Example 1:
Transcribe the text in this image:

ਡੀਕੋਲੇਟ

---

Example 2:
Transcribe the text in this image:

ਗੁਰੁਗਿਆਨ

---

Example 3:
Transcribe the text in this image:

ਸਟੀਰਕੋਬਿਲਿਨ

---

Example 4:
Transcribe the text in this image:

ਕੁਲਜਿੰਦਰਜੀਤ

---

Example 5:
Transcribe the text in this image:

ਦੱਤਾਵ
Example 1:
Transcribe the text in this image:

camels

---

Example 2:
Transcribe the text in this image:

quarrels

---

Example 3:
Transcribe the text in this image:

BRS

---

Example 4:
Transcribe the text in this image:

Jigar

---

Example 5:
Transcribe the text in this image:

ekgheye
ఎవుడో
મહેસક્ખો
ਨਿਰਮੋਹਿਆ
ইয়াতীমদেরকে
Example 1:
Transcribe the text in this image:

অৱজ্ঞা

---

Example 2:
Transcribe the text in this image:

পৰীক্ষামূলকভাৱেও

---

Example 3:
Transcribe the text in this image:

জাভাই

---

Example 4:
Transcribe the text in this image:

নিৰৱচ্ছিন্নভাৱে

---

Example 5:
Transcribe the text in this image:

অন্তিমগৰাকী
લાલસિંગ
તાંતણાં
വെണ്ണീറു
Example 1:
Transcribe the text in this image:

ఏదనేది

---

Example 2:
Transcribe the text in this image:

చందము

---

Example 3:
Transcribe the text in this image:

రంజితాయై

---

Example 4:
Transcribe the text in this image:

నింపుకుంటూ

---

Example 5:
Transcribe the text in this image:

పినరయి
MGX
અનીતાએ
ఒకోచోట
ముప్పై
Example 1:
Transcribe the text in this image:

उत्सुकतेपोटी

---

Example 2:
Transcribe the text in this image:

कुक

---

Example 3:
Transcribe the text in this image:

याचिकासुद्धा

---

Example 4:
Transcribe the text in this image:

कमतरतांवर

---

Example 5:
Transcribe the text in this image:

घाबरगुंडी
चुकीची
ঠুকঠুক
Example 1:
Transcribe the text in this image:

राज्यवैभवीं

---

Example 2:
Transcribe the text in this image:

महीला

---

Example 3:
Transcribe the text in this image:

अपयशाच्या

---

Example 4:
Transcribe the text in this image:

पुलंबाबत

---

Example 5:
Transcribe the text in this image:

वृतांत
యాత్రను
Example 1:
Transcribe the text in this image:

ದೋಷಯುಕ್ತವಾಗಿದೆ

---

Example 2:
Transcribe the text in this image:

◆ **Exercise details**
Once you have read the data, reproduce all of it exactly.

◆ **Answer space**
Example 1:
Transcribe the text in this image:

ਡੀਕੋਲੇਟ

---

Example 2:
Transcribe the text in this image:

ਗੁਰੁਗਿਆਨ

---

Example 3:
Transcribe the text in this image:

ਸਟੀਰਕੋਬਿਲਿਨ

---

Example 4:
Transcribe the text in this image:

ਕੁਲਜਿੰਦਰਜੀਤ

---

Example 5:
Transcribe the text in this image:

ਦੱਤਾਵ
Example 1:
Transcribe the text in this image:

camels

---

Example 2:
Transcribe the text in this image:

quarrels

---

Example 3:
Transcribe the text in this image:

BRS

---

Example 4:
Transcribe the text in this image:

Jigar

---

Example 5:
Transcribe the text in this image:

ekgheye
ఎవుడో
મહેસક્ખો
ਨਿਰਮੋਹਿਆ
ইয়াতীমদেরকে
Example 1:
Transcribe the text in this image:

অৱজ্ঞা

---

Example 2:
Transcribe the text in this image:

পৰীক্ষামূলকভাৱেও

---

Example 3:
Transcribe the text in this image:

জাভাই

---

Example 4:
Transcribe the text in this image:

নিৰৱচ্ছিন্নভাৱে

---

Example 5:
Transcribe the text in this image:

অন্তিমগৰাকী
લાલસિંગ
તાંતણાં
വെണ്ണീറു
Example 1:
Transcribe the text in this image:

ఏదనేది

---

Example 2:
Transcribe the text in this image:

చందము

---

Example 3:
Transcribe the text in this image:

రంజితాయై

---

Example 4:
Transcribe the text in this image:

నింపుకుంటూ

---

Example 5:
Transcribe the text in this image:

పినరయి
MGX
અનીતાએ
ఒకోచోట
ముప్పై
Example 1:
Transcribe the text in this image:

उत्सुकतेपोटी

---

Example 2:
Transcribe the text in this image:

कुक

---

Example 3:
Transcribe the text in this image:

याचिकासुद्धा

---

Example 4:
Transcribe the text in this image:

कमतरतांवर

---

Example 5:
Transcribe the text in this image:

घाबरगुंडी
चुकीची
ঠুকঠুক
Example 1:
Transcribe the text in this image:

राज्यवैभवीं

---

Example 2:
Transcribe the text in this image:

महीला

---

Example 3:
Transcribe the text in this image:

अपयशाच्या

---

Example 4:
Transcribe the text in this image:

पुलंबाबत

---

Example 5:
Transcribe the text in this image:

वृतांत
యాత్రను
Example 1:
Transcribe the text in this image:

ದೋಷಯುಕ್ತವಾಗಿದೆ

---

Example 2:
Transcribe the text in this image:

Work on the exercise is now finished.